Correction: You'd only care about whose doing better than you or whose catching up to you in ways you care about economically (so say, not SAT scores for people who become English majors)...

Upon review, I realize that these aren't necessarily SAT scores.

They're not SAT scores-- they're scores on the "Trends in International Mathematics and Science Study" test, and I haven't been able to find anything giving the score range. Percentage-wise, a shift to a 200-800 score range wouldn't make a huge difference-- the US-Singapore gap goes from 66-72 to 55-63.

The bigger issue in comparing scores across countries is structural-- many other countries have educational systems that are much more strongly "tracked" than the American system. It wouldn't surprise me terribly if there are students taking the test in the US who wouldn't be in a position to take it in some other countries.

(Back when I was in high school, a local district got some positive media attention for a dramatic uptick in their average SAT scores. It took a few years before somebody took a closer look, and discovered that their guidance counselors were advising the weaker students not to take the SAT, and thus removing them from the test pool. It's sort of the "evaporative cooling" method of boosting your test scores...)

Lie Factor FTW?

Tufte:

"The representation of numbers, as physically measured on the surface of the graphic itself, should be directly proportional to the quantities represented."

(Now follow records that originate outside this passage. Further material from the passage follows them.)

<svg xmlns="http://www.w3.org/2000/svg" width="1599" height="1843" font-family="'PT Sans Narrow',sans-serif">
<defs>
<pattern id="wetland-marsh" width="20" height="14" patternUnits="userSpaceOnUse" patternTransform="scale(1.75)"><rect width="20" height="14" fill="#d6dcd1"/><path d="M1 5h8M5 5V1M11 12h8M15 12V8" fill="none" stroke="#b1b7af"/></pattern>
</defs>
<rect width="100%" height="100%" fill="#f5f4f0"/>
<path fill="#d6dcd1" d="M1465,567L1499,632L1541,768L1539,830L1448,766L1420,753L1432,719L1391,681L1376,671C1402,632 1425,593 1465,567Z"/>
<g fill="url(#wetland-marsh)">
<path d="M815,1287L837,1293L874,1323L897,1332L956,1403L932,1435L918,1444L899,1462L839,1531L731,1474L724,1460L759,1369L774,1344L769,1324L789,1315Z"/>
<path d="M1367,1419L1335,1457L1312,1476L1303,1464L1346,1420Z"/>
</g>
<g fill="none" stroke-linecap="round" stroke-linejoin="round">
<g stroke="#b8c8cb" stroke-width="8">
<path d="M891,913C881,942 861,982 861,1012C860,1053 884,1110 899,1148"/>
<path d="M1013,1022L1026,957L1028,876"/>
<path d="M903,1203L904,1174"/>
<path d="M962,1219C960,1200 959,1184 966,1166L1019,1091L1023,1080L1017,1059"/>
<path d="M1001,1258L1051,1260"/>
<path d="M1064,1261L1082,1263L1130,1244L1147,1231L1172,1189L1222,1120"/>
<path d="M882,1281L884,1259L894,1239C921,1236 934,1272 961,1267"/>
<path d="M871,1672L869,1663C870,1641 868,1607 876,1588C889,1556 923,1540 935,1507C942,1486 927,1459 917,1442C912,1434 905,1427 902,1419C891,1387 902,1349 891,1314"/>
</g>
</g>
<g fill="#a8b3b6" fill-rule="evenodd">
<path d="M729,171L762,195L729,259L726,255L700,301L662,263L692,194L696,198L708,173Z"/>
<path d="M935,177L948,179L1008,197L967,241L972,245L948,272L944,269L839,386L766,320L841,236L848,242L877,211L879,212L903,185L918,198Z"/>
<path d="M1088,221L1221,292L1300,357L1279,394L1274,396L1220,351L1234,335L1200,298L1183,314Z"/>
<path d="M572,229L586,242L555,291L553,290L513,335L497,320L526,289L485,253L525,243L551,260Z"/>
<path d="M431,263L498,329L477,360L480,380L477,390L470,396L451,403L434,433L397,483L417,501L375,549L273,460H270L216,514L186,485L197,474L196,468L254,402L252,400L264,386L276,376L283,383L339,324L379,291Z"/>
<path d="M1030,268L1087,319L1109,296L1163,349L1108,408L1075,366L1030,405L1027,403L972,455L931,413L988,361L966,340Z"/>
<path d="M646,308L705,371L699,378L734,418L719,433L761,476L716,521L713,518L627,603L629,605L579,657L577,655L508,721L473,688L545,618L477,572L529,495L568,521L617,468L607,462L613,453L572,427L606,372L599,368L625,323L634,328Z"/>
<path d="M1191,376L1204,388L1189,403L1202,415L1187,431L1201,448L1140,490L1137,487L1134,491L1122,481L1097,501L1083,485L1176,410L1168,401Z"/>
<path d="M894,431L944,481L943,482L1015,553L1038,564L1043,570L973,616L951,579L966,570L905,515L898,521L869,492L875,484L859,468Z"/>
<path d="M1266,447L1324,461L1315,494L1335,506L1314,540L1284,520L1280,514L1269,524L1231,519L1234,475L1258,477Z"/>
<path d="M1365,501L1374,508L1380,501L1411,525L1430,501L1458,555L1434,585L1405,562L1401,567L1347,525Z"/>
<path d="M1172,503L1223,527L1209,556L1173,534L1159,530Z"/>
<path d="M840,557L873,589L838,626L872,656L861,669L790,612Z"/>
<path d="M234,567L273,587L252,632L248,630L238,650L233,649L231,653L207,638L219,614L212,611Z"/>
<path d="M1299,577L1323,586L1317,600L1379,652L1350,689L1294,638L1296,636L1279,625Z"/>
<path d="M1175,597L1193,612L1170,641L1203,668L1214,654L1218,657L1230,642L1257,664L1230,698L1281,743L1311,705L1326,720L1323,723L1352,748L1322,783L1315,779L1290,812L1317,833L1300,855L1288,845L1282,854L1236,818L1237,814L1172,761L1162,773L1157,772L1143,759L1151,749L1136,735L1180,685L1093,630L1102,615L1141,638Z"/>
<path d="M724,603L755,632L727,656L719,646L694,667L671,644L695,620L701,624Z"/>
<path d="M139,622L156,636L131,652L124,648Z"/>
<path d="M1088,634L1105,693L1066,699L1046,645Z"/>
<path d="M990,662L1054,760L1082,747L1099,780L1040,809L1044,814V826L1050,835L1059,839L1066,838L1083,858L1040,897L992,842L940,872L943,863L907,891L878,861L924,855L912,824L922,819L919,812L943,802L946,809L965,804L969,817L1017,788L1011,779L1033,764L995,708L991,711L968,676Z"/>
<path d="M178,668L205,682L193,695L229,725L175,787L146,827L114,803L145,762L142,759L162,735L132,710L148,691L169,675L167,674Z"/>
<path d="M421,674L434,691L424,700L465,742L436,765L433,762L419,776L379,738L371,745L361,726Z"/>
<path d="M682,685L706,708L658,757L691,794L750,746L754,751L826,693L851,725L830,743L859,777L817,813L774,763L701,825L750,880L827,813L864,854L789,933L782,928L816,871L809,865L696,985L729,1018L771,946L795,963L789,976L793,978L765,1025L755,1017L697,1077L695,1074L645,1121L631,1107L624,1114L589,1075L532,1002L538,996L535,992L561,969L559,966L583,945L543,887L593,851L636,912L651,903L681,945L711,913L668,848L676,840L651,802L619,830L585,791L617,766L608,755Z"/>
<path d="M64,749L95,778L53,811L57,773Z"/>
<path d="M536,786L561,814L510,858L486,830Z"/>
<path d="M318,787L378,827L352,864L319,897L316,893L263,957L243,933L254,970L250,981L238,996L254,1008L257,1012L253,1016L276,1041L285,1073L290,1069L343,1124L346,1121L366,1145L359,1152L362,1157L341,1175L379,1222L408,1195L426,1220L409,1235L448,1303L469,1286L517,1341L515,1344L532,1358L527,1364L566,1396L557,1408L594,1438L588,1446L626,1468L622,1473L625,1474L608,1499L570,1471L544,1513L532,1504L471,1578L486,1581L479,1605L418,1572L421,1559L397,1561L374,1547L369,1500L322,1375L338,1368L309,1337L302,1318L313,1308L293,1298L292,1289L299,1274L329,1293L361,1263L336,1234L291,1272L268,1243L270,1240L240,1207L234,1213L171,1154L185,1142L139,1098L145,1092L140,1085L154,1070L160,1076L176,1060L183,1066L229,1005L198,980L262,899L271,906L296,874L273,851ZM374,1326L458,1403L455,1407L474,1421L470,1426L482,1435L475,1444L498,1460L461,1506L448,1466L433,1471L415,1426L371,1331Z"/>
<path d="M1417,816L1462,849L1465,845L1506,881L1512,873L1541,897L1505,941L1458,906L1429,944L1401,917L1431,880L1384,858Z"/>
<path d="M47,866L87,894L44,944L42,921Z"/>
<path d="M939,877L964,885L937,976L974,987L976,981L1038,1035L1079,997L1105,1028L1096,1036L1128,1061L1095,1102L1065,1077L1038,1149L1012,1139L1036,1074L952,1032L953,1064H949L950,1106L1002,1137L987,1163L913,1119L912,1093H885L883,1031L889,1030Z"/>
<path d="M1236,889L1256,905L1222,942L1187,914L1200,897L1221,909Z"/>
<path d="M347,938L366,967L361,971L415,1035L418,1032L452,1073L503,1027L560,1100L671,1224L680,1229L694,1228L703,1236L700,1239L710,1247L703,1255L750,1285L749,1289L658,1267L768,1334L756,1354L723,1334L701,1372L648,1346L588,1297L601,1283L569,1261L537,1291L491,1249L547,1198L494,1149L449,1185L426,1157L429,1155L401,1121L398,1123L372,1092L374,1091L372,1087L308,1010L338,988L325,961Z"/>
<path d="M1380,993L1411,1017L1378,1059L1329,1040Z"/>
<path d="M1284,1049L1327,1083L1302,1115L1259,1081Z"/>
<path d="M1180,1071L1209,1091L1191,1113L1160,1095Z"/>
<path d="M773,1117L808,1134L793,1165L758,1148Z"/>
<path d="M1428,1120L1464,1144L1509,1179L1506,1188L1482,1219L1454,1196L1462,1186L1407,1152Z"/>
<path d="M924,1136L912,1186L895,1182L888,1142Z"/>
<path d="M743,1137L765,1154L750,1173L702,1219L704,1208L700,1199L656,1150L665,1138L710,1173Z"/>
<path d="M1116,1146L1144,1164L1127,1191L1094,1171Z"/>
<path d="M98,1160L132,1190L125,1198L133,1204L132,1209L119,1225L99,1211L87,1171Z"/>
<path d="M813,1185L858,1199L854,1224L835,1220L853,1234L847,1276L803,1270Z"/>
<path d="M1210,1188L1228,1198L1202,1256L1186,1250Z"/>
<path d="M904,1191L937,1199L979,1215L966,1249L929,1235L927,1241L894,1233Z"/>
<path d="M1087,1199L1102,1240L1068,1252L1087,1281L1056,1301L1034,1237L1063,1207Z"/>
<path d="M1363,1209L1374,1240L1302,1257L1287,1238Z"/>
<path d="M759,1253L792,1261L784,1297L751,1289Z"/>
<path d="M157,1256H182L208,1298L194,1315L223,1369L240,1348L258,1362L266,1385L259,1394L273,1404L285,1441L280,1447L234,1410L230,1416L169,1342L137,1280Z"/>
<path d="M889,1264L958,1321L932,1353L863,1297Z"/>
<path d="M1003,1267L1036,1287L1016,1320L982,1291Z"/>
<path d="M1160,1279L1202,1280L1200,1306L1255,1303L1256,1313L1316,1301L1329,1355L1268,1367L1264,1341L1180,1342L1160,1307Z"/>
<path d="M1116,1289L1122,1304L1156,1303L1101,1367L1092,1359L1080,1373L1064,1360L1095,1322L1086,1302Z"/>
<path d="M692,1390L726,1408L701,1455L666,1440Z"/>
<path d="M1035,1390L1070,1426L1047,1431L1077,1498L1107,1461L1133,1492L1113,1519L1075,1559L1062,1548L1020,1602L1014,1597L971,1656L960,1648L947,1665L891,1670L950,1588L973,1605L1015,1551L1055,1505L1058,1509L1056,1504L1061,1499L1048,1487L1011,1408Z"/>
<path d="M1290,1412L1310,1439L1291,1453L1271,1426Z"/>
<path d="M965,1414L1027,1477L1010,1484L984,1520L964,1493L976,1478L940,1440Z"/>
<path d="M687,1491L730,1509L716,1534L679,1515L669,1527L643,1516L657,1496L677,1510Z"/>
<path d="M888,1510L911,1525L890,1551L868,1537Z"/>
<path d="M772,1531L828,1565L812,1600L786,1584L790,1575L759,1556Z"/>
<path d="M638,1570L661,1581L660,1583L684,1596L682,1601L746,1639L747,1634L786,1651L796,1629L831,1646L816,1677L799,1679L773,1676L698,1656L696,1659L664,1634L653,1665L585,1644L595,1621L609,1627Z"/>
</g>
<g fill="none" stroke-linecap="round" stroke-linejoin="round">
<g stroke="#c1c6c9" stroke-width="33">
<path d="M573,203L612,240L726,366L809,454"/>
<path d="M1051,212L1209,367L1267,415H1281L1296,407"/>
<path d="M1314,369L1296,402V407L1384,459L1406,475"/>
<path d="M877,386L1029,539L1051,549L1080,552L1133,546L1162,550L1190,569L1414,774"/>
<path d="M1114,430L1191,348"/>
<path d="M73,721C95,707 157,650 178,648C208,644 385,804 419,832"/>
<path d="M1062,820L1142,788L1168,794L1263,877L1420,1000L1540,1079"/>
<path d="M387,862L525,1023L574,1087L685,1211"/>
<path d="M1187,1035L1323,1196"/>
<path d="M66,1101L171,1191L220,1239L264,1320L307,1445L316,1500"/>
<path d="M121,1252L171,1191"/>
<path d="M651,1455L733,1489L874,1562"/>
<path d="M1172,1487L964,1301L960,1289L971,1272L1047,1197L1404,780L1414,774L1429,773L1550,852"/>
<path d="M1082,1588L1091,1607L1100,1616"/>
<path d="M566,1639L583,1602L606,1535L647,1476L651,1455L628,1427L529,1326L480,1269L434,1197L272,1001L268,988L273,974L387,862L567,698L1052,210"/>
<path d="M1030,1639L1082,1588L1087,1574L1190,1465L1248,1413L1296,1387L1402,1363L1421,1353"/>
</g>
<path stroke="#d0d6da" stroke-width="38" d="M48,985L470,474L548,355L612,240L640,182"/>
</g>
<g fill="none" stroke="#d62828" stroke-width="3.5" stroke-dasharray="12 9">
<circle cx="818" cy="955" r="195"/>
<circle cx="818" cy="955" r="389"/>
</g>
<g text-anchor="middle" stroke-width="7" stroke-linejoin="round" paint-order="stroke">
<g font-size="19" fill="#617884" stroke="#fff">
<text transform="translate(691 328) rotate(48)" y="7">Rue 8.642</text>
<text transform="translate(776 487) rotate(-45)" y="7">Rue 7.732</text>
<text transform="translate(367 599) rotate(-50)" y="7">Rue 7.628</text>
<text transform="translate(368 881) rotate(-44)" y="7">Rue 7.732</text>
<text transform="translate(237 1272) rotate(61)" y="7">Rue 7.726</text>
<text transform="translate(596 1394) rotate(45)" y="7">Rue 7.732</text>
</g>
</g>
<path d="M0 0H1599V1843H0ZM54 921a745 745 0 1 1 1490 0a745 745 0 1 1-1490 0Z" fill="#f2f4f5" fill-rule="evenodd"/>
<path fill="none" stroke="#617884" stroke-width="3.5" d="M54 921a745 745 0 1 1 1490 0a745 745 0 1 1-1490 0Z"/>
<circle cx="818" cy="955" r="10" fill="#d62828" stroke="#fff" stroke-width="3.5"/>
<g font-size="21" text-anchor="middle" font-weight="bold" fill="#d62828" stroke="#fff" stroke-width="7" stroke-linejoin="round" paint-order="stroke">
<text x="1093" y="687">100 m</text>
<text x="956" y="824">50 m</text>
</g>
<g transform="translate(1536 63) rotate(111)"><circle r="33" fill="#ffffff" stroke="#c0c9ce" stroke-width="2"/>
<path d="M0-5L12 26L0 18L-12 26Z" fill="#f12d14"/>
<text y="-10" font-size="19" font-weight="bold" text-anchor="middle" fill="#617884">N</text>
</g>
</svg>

By Adam Ciapponi (not verified) on 07 Oct 2006 #permalink

I'm also highly skeptical of the self-confidence thing, given the rather drastic cultural differences between the US and Japan. I half think that if you asked about student self-confidence in conversational Japanese, American students would come in higher than Japanese ones.

Agreed - the fact that the major difference is not between the US and the rest but English-speaking/'Western' and SE Asian socities would suggest to me that cultural factors are at least partially involved (that's why UK data would be useful).

Then there's the question of whether having more confidence is necessarily a bad thing; people with more self-confidence may be more likely to continue with, or at least maintain an interest in, science.

Colst, thanks for the link to the original report.

( http://nces.ed.gov/pubs2005/2005005.pdf )

Page 15 says that the international average for 4th degree is 495. Round-off errors? Or something worse? Because next page list the international average for 8th grade to be 466! Surely, as you say, they are not taking weight to average the countries.

The plots in page 12, 21, etc are done in the way Orzel suggest, no mine :-(

By Alejandro Rivero (not verified) on 08 Oct 2006 #permalink

There are small selections effect: in some countries non English native students are selected only if they have taken at least one year of English course. Also, sometimes the lenght of formal schooling (4 or 8 years) varies.

It is not only a international (spread in space) study but also evolutive (spread in time). So perhaps the distribution was adjusted to 500 in some preliminary test years ago.

By Alejandro Rivero (not verified) on 08 Oct 2006 #permalink

It's sort of the "evaporative cooling" method of boosting your test scores...

I know this is a dead thread, but I have to day, this is just hilarious.